A new genre of medical tests, which find out if a medicine is appropriate for a patient’s genes, are making way for increased use of personalized medicine, states the cover story.
A new genre of medical tests, which find out if a medicine is appropriate for a patient’s genes, are making way for increased use of personalized medicine, states the cover story in the current edition of Chemical & Engineering News. C&EN is the weekly newsmagazine of the American Chemical Society, the world’s largest scientific society. Celia Henry Arnaud, C&EN senior editor, points out that the U.S. Food and Drug Administration has approved several precedent-setting cancer drugs that provide a glimpse of the “personalized” medical care that awaits patients with cancer and other diseases in the future. Personalized medicine involves selecting treatments that work best with the set of genes present in each individual person. Such treatments work only for patients with conditions related to mutations, or alterations, in certain genes.

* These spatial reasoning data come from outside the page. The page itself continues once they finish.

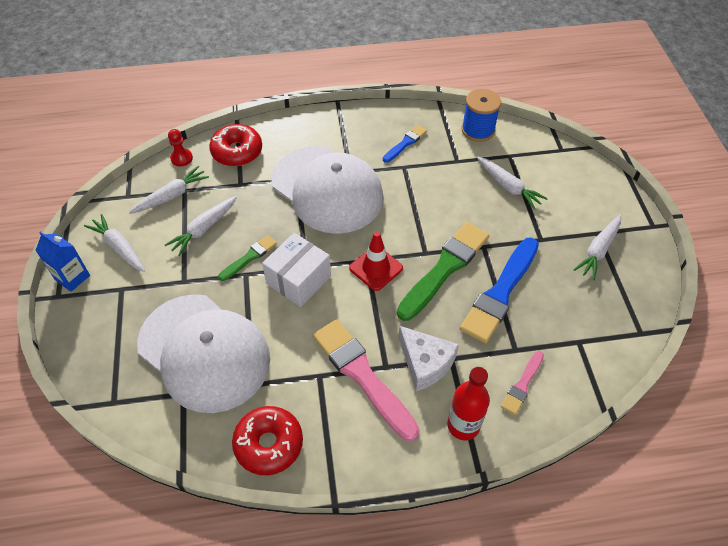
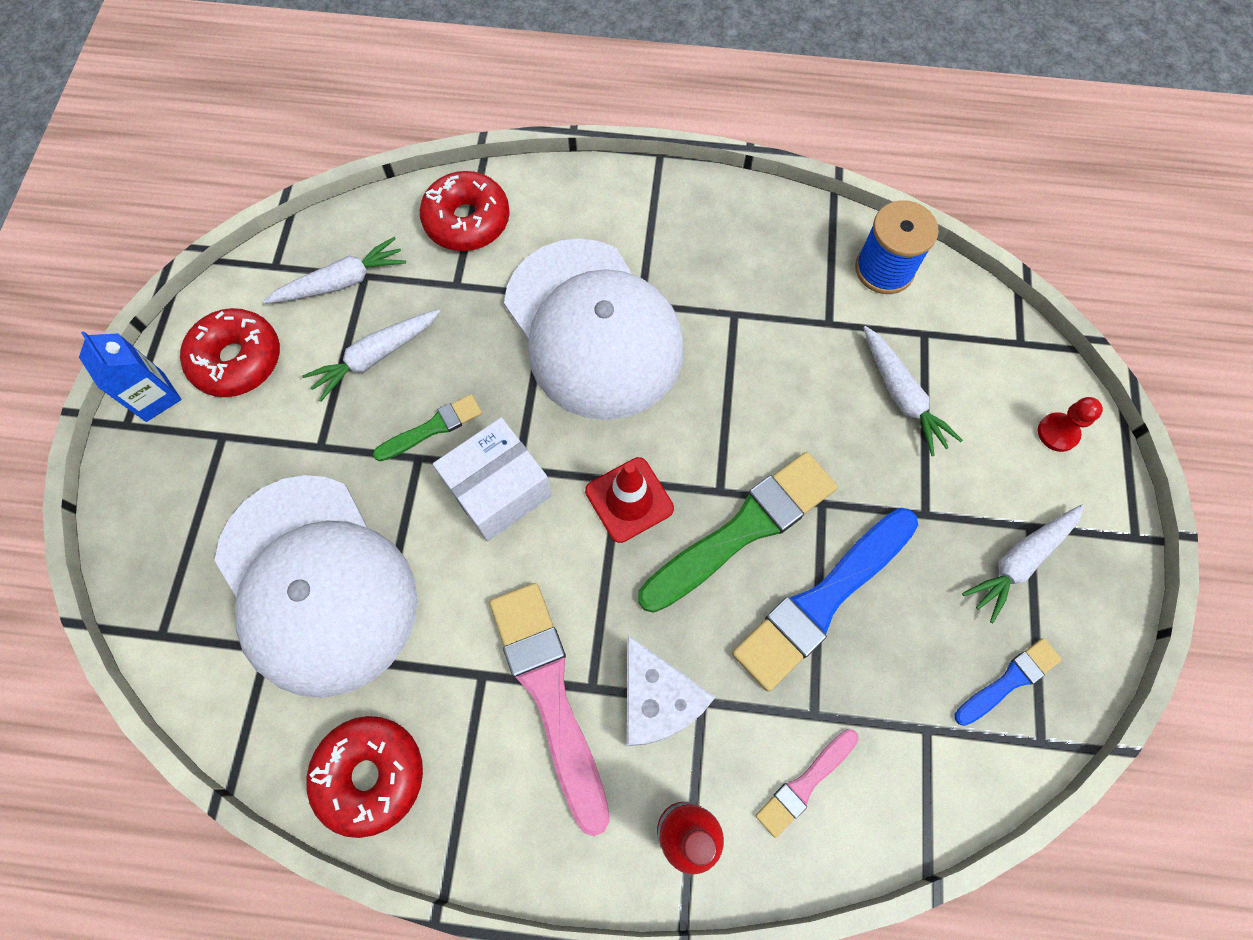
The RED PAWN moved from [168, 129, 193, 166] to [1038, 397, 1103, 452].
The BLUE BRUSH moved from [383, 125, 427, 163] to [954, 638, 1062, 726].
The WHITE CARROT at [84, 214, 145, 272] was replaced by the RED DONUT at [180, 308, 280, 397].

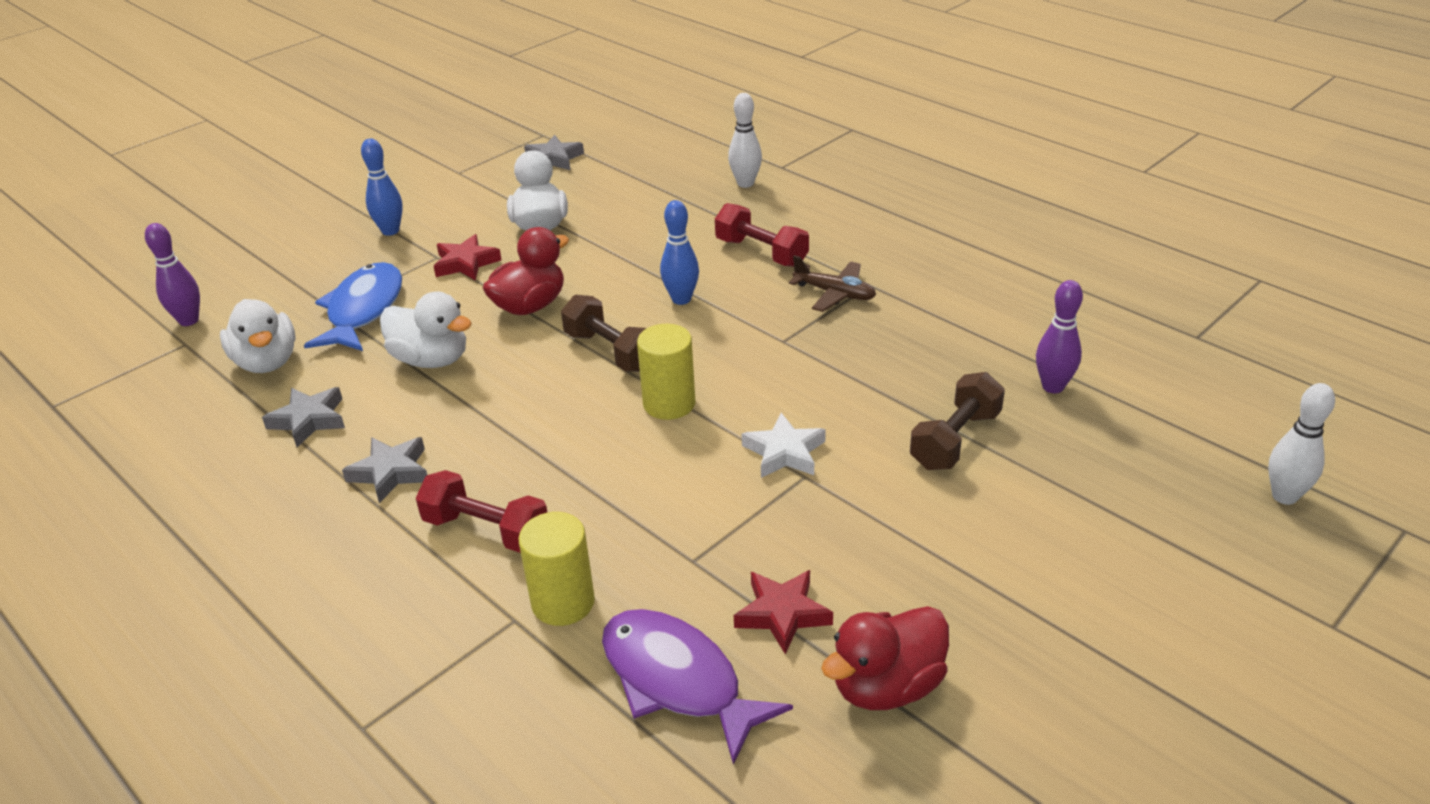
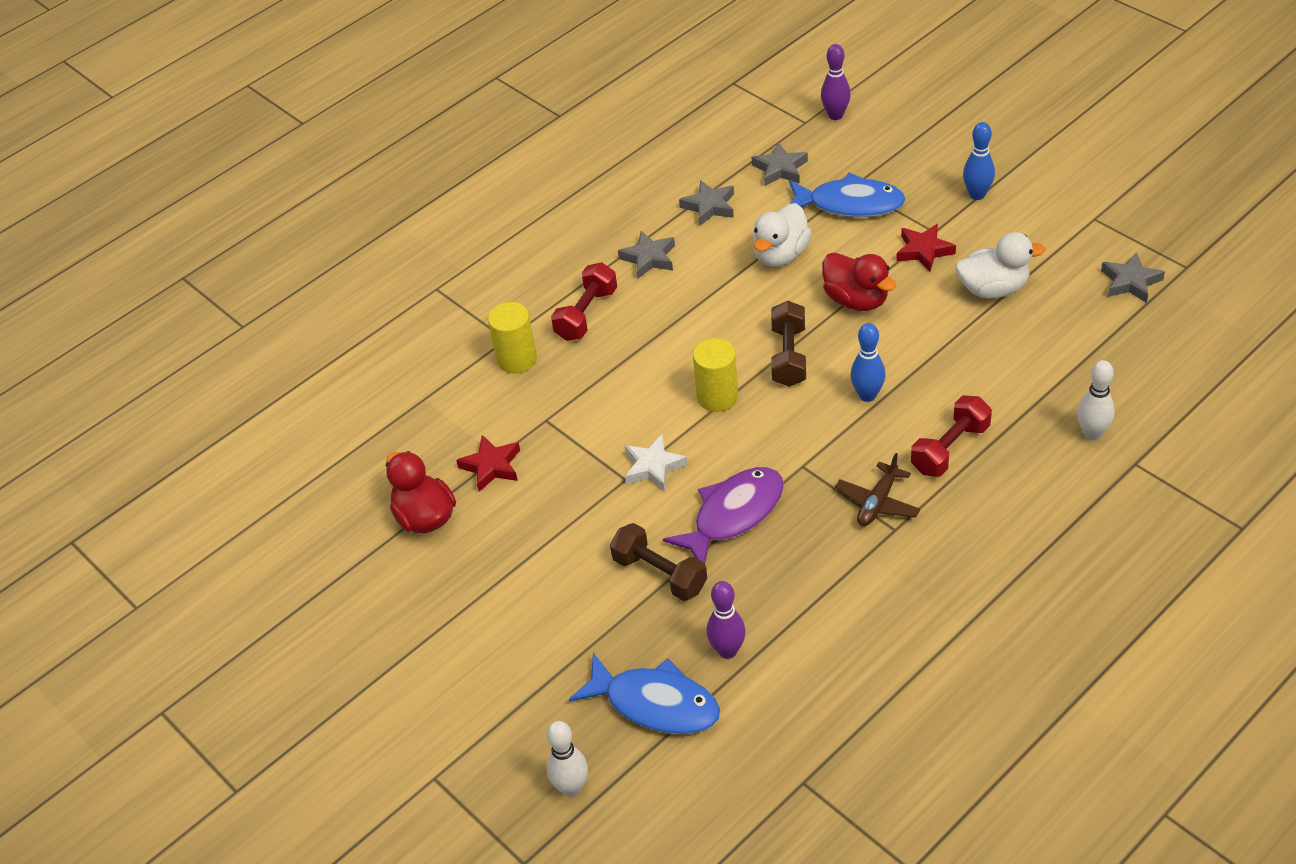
The BLUE FISH at [569, 653, 720, 734] appeared.
The PURPLE FISH moved from [602, 609, 793, 765] to [663, 467, 784, 563].
The WHITE DUCK at [220, 299, 296, 373] was replaced by the GREY STAR at [752, 142, 808, 186].
The BROWN DUMBBELL at [561, 295, 647, 372] turned 45 degrees counterclockwise.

The article describes new “companion diagnostics,” or diagnostic tests that already have gone into use, with more on the horizon, to identify patients most likely to benefit from a medication. Doctors must perform these tests before starting treatment. Arnaud describes how pharmaceutical companies are embracing an approach that involves co-development of drugs and companion diagnostics that can be used in clinical trials and later when a medication goes into general use.